-------- Dataset entries --------
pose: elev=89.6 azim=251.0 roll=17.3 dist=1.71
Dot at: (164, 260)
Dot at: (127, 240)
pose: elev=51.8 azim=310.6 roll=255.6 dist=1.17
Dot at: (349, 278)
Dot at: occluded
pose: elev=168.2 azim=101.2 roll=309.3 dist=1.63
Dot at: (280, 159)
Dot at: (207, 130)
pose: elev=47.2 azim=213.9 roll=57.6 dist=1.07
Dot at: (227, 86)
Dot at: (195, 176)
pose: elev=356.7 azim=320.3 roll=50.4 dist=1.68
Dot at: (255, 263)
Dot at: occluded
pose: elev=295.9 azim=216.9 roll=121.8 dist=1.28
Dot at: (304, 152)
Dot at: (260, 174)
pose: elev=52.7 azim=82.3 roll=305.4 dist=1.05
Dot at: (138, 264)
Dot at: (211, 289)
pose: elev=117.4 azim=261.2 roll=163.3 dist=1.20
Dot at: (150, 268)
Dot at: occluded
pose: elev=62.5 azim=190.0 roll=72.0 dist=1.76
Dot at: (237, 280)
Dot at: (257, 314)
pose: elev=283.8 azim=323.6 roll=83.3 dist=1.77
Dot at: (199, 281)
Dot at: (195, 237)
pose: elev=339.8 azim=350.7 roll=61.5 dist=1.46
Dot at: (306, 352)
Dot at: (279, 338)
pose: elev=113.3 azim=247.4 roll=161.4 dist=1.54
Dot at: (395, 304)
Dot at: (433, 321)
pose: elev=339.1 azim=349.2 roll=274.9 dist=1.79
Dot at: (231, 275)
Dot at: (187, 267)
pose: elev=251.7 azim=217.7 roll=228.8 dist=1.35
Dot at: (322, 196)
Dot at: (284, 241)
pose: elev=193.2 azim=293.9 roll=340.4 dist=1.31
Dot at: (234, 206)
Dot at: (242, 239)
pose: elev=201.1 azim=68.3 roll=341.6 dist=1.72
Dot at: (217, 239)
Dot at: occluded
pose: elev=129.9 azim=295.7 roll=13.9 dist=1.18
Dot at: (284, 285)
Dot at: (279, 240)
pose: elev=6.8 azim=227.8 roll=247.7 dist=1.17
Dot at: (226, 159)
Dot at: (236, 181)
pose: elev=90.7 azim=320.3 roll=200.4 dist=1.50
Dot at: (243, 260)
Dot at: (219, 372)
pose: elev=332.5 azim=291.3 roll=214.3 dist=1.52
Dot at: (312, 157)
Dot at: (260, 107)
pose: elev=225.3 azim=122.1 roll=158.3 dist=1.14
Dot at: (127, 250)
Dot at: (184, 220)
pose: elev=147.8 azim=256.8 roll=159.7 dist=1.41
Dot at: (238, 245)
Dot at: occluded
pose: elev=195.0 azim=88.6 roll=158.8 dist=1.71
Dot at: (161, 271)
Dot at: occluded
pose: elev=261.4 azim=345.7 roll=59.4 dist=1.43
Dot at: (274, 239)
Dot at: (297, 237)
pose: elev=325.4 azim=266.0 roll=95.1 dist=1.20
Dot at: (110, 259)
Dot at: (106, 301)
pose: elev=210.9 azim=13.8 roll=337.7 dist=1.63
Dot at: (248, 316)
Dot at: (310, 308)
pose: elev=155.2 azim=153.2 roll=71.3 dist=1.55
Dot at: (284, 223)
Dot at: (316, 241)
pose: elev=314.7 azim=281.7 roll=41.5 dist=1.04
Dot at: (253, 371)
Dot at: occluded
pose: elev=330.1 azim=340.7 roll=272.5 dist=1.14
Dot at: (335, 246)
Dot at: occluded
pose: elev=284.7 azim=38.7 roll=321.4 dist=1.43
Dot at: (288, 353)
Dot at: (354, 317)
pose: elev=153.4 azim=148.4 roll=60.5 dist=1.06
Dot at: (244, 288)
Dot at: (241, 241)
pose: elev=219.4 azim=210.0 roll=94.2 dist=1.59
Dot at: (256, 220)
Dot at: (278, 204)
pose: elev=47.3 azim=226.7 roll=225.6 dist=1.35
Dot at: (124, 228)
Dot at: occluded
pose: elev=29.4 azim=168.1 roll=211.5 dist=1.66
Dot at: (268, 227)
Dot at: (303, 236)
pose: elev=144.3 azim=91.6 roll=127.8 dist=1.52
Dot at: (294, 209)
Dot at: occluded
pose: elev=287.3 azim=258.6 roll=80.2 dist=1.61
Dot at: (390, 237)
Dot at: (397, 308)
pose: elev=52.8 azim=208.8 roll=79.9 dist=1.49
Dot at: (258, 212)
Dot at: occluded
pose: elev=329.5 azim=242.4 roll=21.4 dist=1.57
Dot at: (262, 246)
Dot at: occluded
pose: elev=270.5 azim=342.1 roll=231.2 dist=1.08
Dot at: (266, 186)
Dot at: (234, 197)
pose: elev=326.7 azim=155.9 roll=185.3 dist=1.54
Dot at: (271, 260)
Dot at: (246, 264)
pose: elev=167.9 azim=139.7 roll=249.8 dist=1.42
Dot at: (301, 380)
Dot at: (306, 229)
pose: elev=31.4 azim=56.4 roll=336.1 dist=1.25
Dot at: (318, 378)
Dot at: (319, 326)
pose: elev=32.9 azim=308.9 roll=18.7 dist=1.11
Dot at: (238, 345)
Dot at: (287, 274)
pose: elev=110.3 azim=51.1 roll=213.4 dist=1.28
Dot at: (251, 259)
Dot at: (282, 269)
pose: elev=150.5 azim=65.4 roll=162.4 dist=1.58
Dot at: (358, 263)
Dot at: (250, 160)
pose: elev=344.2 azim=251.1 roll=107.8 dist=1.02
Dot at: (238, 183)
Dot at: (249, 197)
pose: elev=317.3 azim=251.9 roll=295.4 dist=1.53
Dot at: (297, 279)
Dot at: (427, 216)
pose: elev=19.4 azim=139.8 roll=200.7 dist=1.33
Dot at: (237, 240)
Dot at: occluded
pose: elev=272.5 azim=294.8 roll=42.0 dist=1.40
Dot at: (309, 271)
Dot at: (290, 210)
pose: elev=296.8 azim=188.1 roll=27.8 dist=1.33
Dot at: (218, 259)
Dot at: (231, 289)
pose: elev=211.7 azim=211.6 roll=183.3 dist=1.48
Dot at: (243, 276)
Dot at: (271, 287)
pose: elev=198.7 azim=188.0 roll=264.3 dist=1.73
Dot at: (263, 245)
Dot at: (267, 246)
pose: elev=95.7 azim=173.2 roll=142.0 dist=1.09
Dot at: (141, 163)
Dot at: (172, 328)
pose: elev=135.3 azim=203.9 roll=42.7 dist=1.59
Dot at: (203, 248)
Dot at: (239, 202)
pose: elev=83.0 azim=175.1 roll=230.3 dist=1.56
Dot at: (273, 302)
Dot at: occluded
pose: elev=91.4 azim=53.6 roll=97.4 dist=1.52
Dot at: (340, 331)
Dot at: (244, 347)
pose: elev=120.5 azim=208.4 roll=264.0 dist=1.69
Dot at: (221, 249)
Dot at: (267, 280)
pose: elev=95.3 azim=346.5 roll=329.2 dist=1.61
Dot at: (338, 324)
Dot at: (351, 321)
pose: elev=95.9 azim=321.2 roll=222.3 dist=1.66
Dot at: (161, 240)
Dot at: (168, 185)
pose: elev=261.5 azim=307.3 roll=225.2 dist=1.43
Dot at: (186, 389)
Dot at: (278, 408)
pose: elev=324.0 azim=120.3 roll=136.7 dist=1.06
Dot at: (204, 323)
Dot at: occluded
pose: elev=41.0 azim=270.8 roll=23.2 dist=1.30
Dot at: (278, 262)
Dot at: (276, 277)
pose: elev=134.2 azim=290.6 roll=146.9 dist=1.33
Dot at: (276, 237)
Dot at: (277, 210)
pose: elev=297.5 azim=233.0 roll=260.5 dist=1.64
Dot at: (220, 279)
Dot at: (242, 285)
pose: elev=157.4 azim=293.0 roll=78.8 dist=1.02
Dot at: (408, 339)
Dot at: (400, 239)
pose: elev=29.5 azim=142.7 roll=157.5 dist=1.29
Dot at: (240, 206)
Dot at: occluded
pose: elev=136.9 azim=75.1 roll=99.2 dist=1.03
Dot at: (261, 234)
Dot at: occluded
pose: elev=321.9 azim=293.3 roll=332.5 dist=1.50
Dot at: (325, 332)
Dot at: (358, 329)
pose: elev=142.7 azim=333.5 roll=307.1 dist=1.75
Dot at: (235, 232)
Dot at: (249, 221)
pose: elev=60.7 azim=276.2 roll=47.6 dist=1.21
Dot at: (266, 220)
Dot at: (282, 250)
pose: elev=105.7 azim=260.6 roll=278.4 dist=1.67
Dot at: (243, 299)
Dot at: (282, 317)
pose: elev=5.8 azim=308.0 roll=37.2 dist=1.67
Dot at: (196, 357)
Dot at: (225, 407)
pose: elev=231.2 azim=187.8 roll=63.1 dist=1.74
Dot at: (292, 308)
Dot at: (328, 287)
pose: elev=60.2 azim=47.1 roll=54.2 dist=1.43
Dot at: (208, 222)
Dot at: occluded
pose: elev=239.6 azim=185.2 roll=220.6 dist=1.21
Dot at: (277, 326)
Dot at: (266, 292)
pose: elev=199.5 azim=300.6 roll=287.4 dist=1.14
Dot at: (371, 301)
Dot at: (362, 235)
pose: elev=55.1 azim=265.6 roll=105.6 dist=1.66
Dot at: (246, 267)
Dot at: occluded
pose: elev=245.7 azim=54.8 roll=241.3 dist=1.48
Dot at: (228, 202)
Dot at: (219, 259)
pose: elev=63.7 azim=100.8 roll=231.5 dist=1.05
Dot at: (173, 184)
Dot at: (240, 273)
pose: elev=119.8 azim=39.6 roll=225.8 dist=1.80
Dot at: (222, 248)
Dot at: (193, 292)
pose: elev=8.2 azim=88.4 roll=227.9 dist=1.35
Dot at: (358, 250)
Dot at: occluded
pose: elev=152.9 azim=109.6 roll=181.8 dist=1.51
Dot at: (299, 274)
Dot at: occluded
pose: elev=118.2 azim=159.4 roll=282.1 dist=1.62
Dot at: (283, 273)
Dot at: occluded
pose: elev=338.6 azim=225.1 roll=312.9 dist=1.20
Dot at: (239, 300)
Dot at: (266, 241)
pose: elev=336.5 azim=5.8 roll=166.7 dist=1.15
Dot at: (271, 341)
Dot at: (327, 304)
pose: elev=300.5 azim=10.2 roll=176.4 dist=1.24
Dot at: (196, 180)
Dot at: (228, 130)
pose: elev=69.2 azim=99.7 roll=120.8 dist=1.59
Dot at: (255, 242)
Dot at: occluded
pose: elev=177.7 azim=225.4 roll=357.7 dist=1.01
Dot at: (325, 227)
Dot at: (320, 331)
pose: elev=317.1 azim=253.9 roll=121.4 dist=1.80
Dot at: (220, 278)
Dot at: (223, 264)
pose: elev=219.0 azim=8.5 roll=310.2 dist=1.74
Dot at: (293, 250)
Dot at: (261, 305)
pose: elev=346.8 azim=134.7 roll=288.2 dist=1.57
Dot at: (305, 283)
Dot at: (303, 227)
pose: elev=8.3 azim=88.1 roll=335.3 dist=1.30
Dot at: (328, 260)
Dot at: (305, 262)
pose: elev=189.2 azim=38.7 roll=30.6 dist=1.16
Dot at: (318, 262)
--------
> [Your goal] Arrange the records as a Markdown table with the columns "Row" and "Line", from the line containing "pose: elev=219.0 azim=8.5" through the end of the records. Include both ends and skip any blank lines.

> [Solution below]
| Row | Line |
|---|---|
| 1 | pose: elev=219.0 azim=8.5 roll=310.2 dist=1.74 |
| 2 | Dot at: (293, 250) |
| 3 | Dot at: (261, 305) |
| 4 | pose: elev=346.8 azim=134.7 roll=288.2 dist=1.57 |
| 5 | Dot at: (305, 283) |
| 6 | Dot at: (303, 227) |
| 7 | pose: elev=8.3 azim=88.1 roll=335.3 dist=1.30 |
| 8 | Dot at: (328, 260) |
| 9 | Dot at: (305, 262) |
| 10 | pose: elev=189.2 azim=38.7 roll=30.6 dist=1.16 |
| 11 | Dot at: (318, 262) |